On 3/12/20 4:54 PM, Dalon L Westergreen wrote: [...]
(thanks for fixing your mailer :))
The problem was that this was causing weird sporadic hangs on Gen5, which is why it was removed. So until there is an explanation for those hangs, I'm not really OK with this.
These sporadic hangs you saw were on devices without an FPGA image directly accessing the SDRAM ports, right?
Yes
Maybe the application of static config should happen in SPL, before the DRAM is running, or something like that ?
Thinking this further, limiting it to applying in SPL is not a good idea since that prevents us from implementing different FPGA images/configs by loading a config later in the boot (i.e. in U-Boot from a FIT-image).
Well, but later we have SDRAM running and we cannot make it go idle, can we?
Unfortunately the sdram cfg apply must occur AFTER the fpga is configured. This is because the FPGA drives configuration bits, around the interfaces datawidth for example, that are used in setting up the dram interface. I believe the intent is for the command to only run when the ridge enable function is called.
So that's one part of the fix -- only run this apply_static_cfg if the bitstream uses the F2S bridge.

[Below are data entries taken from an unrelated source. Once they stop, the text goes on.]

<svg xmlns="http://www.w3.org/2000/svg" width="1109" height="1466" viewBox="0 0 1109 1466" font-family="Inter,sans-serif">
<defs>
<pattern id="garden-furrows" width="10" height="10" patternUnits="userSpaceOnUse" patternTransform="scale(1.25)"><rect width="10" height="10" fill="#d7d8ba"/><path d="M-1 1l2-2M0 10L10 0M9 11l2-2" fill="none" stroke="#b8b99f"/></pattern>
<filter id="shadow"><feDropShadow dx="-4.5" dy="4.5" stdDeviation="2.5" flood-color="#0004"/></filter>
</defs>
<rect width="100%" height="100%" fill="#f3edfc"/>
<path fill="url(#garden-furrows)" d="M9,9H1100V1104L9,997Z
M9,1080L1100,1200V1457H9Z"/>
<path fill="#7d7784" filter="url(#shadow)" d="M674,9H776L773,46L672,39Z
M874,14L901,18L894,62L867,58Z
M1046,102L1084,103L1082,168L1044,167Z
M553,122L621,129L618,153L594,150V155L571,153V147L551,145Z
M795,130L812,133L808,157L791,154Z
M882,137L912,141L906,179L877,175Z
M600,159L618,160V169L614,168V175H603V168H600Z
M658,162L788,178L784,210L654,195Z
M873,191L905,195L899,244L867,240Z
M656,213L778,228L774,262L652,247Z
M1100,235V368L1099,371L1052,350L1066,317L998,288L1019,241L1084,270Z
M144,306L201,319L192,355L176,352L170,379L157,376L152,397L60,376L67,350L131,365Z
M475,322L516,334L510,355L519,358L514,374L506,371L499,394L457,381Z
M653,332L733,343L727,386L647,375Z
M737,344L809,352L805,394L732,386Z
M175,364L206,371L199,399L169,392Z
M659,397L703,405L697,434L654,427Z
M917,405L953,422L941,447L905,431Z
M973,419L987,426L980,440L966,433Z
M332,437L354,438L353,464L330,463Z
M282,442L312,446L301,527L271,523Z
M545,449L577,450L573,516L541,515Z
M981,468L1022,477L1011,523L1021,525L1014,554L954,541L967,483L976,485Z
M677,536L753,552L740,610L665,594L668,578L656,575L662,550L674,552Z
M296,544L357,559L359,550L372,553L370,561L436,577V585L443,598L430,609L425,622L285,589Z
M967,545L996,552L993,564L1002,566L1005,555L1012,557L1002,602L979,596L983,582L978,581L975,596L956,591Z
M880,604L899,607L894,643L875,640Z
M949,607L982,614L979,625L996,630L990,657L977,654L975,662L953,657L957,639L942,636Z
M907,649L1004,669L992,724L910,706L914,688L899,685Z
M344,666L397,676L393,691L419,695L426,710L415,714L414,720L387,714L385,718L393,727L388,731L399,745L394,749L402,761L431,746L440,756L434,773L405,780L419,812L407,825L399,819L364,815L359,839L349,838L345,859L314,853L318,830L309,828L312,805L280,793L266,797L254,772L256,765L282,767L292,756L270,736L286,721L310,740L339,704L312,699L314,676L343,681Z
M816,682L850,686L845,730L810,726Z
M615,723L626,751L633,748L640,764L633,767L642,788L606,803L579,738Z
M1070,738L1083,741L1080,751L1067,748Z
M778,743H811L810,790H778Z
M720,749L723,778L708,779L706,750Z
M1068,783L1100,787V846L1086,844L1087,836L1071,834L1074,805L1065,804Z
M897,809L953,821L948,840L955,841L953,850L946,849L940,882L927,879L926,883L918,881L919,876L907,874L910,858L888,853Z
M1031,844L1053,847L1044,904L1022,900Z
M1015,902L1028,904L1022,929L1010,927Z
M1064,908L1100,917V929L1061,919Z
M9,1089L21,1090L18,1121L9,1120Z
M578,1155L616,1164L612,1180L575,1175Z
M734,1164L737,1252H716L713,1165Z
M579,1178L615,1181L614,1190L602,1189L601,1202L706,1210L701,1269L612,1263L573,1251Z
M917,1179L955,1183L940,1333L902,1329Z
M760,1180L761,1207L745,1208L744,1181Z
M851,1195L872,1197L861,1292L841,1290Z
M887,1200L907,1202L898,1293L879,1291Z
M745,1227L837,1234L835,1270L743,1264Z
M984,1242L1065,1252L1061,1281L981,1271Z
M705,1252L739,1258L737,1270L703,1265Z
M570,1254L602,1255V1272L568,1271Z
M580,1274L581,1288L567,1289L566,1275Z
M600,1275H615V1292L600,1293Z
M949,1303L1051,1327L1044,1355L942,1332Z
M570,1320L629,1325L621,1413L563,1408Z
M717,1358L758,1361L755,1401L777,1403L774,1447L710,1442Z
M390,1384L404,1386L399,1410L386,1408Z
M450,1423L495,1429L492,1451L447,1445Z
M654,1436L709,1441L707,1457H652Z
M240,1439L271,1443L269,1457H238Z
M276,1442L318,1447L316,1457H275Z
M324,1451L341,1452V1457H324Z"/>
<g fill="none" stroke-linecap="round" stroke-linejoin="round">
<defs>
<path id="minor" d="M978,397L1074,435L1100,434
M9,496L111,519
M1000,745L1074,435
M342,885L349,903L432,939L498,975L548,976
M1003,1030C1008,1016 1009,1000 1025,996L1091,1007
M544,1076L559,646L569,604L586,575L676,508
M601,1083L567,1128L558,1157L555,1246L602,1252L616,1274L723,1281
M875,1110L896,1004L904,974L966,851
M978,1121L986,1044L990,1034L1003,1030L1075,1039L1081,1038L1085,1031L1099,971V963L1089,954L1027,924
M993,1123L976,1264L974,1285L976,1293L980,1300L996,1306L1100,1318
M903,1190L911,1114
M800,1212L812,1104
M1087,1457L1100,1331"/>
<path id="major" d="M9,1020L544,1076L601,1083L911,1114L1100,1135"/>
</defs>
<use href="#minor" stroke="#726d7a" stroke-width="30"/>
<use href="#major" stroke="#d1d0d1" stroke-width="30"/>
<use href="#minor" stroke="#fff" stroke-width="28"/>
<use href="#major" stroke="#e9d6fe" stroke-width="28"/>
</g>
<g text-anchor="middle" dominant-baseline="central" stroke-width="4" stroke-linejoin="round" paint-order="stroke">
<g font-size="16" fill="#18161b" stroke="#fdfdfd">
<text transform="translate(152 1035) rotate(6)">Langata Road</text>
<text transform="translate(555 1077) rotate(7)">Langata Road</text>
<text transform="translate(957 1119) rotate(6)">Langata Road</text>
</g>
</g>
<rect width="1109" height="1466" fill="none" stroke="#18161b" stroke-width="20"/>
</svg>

Would it work to make setting this optional, i.e. only write the bit if an FPGA config actually uses these ports? Then it couldn't lead to problems on other hardware...
Can you make SDRAM bus really idle ?
From the CPU side, that should work, no? Of course you have to make sure no other peripheraly (including FPGA!) are using the RAM.
And if this would be an explicit command, people needing this could experiment with it - and hopefully give better hints as to what's going wrong if we *do* see problems again.
Maybe altera has something hidden somewhere in the bus tunables ? :)
The only trick i am aware of, and Ley Foon, please comment, is isolating relevant code to the caches before executing.
How do you make sure some DMA doesn't do something funny or some pending write doesn't trigger DRAM write ? There is more than the CPU that can access the DRAM and cause bus traffic.